Lines that contain "wall" are to be copied from the material, every one of them.

— Given material —
=== Begin Enclosure ===

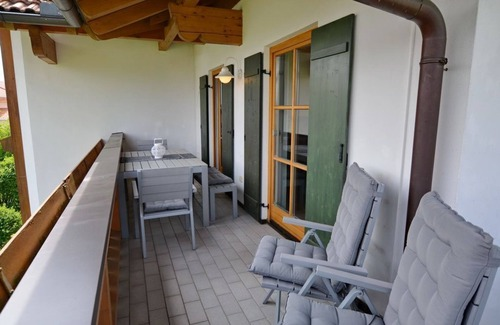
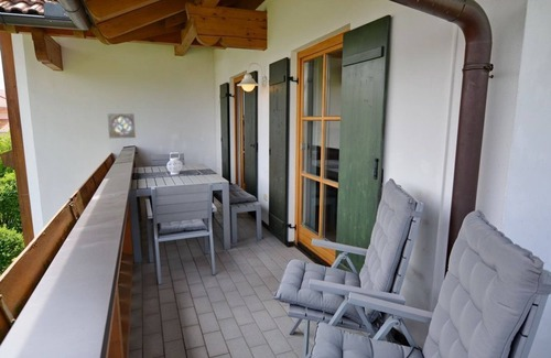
+ wall ornament [107,112,137,139]
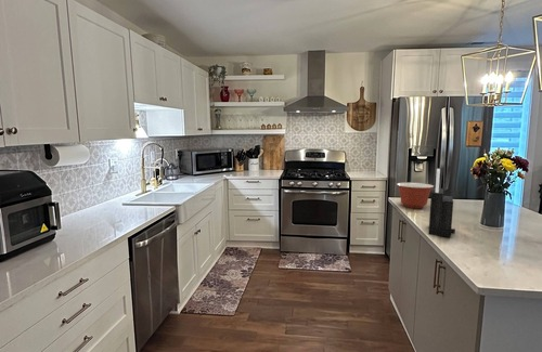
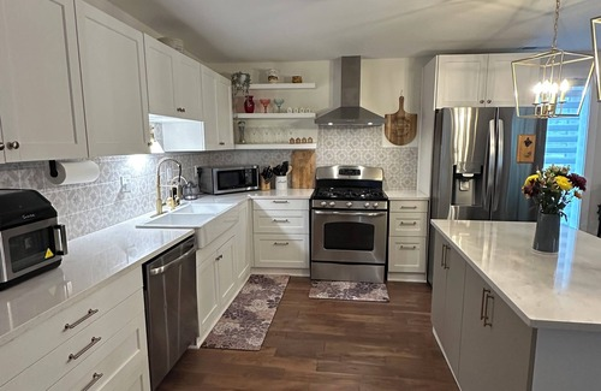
- mixing bowl [396,182,435,209]
- knife block [427,168,456,238]
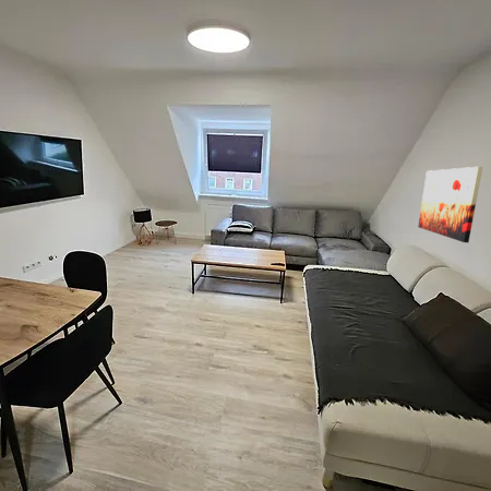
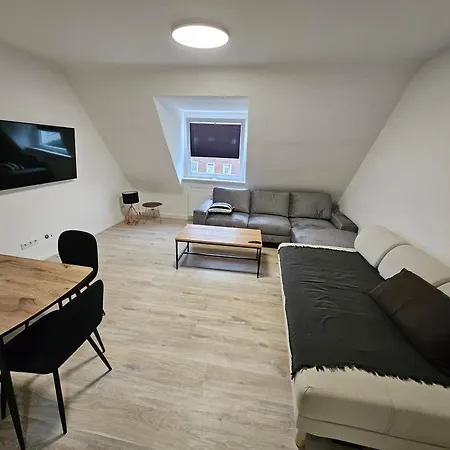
- wall art [417,166,483,243]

=== End Enclosure ===

— Response below —
+ wall ornament [107,112,137,139]
- wall art [417,166,483,243]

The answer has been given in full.